C. : La jeune génération semble beaucoup plus virulente et vindicative concernant la dette coloniale. Pourquoi cette différence, selon vous ?
J. A. : La jeune génération africaine a la lourde charge de rétablir l’équilibre perdu depuis longtemps. Cela s’exprime par des mouvements réclamant la reconnaissance d’une dette coloniale mais aussi par la manière d’agir au quotidien face à la misère subie. Ainsi les brouteurs disent encaisser par l’arnaque la dette coloniale, mais celle-ci devient un prétexte pour justifier leurs actions, se déresponsabiliser de leur escroquerie.  

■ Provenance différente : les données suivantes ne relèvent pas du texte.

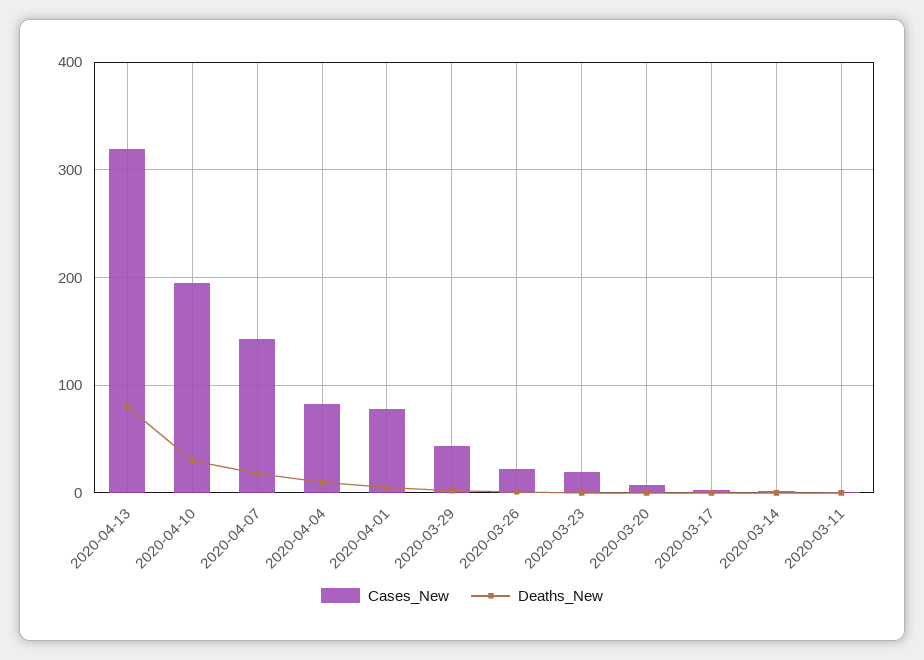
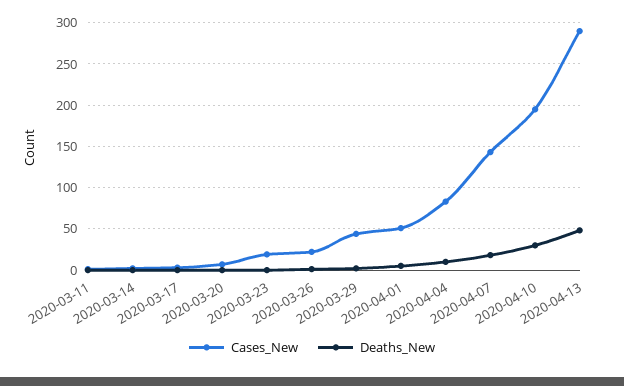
Cases_New, 2020-04-13: 320 -> 290
Deaths_New, 2020-04-13: 80 -> 50
Cases_New, 2020-04-01: 80 -> 50

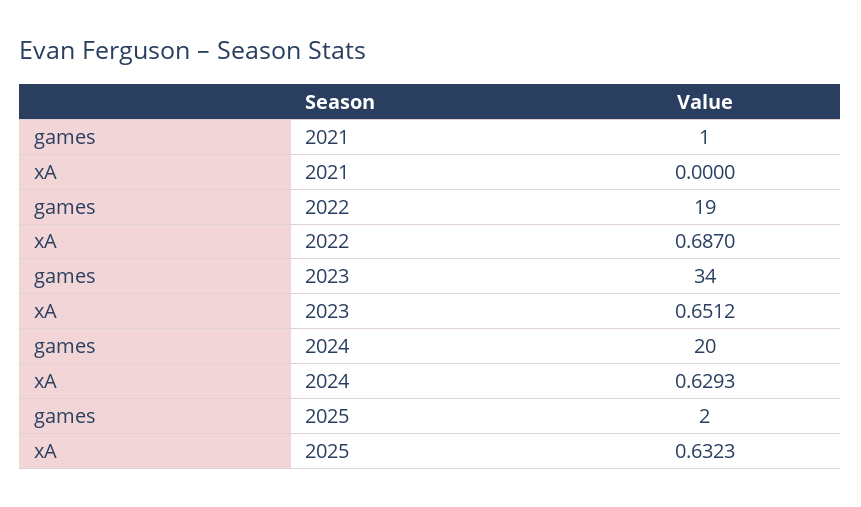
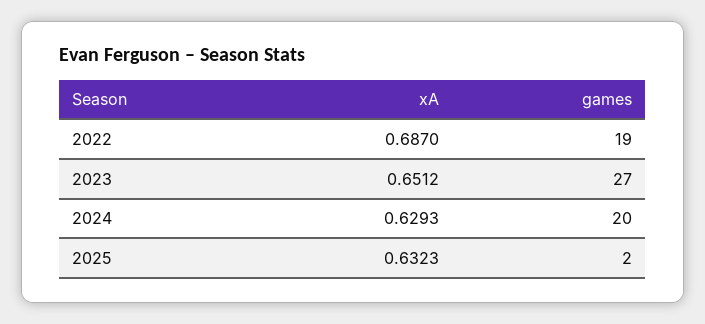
games, 2021: 1 -> none
xA, 2021: 0 -> none
games, 2023: 34 -> 27

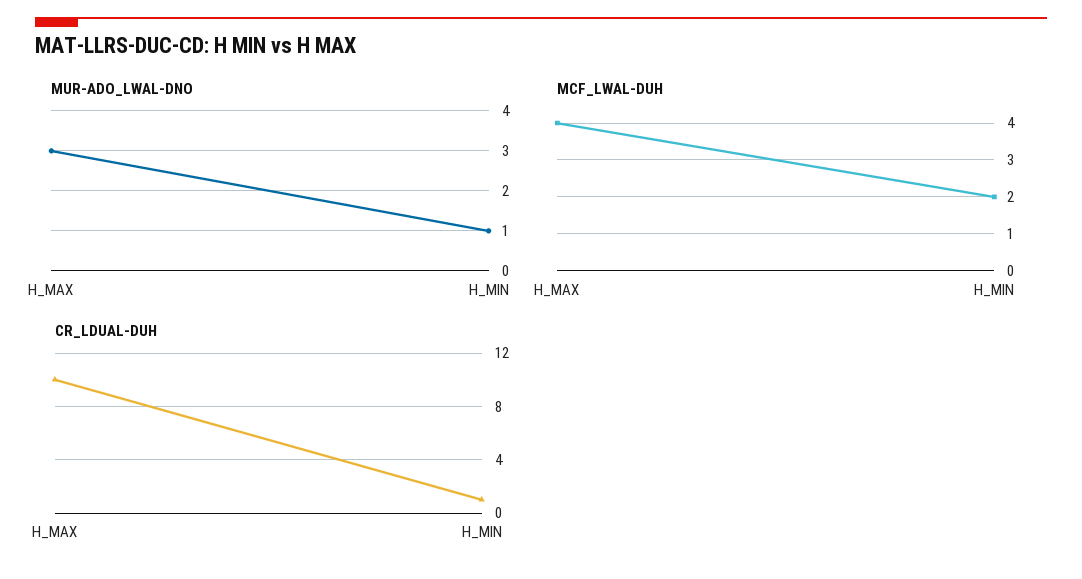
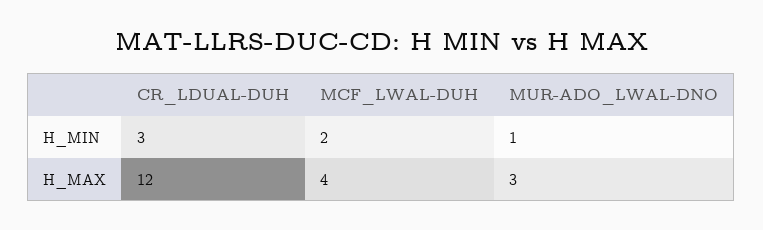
CR_LDUAL-DUH, H_MAX: 10 -> 12
CR_LDUAL-DUH, H_MIN: 1 -> 3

C. : Comment le film est-il reçu en Côte d’Ivoire ?
J. A. : Le film n’a malheureusement pas encore été projeté là-bas, malgré toutes mes tentatives pour le montrer. Le manque de salles de cinéma et de publics est de plus en plus répandu dans mon pays. Mais j’ai décidé de le projeter bientôt dans les quartiers, en pleine rue.

C. : Est-ce que le phénomène du broutage continue de se développer aujourd’hui ? Comment voyez-vous l'évolution de la jeunesse ivoirienne ces prochaines années ?
J. A. : Les gens se laissent de moins en moins arnaquer. Le phénomène du broutage a presque disparu à Abidjan. Ces jeunes cherchent de nouvelles solutions pour survivre. D’où une émigration grandissante en Côte d’Ivoire. Mon protagoniste a entrepris cette traversée, juste après le film. Il est passé par le désert puis par la mer pour rejoindre l’Italie. C’est lui que je suis dans mon dernier film. La jeunesse est toujours à la recherche de repères sociaux, après la longue crise politico-militaire de 2002 à 2011. Si les choses ne s’améliorent pas, ça sera le k.o.